**Instructions to follow**
Reproduce the lines without any change, starting with the line that contains "info@kupiscooter.ru" and going on through the final line below.

━━━━━━━━

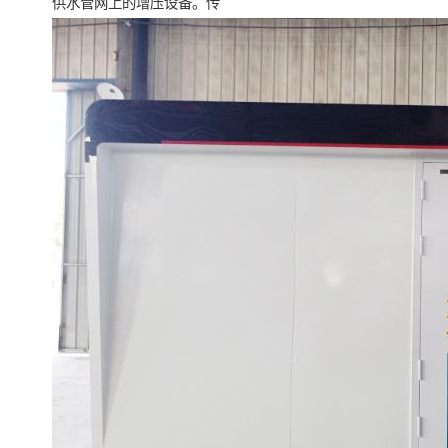
供水管网上的增压设备。传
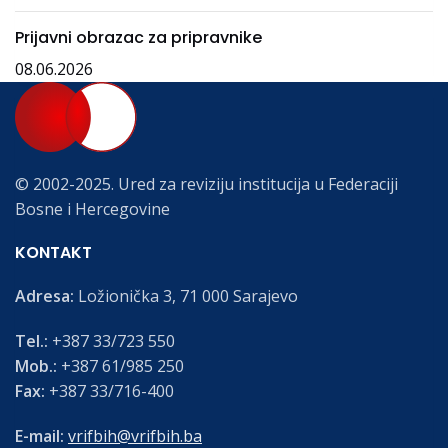
Prijavni obrazac za pripravnike
08.06.2026
© 2002-2025. Ured za reviziju institucija u Federaciji
Bosne i Hercegovine
KONTAKT
Adresa:
Ložionička 3, 71 000 Sarajevo
Tel.:
+387 33/723 550
Mob.:
+387 61/985 250
Fax:
+387 33/716-400
E-mail:
vrifbih@vrifbih.ba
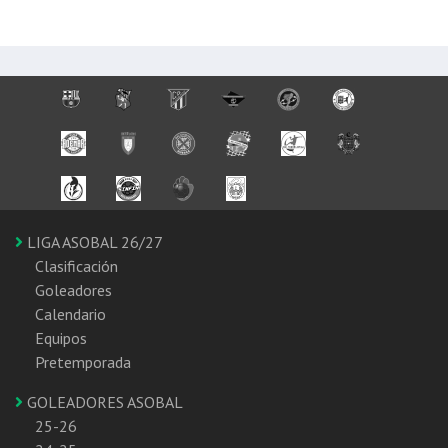
LIGA ASOBAL 26/27
Clasificación
Goleadores
Calendario
Equipos
Pretemporada
GOLEADORES ASOBAL
25-26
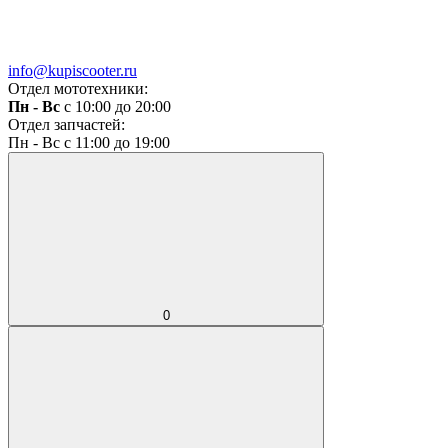
info@kupiscooter.ru
Отдел мототехники:
Пн - Вс
с 10:00 до 20:00
Отдел запчастей:
Пн - Вс с 11:00 до 19:00
0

━━━━━━━━

**Task output**
info@kupiscooter.ru
Отдел мототехники:
Пн - Вс
с 10:00 до 20:00
Отдел запчастей:
Пн - Вс с 11:00 до 19:00
0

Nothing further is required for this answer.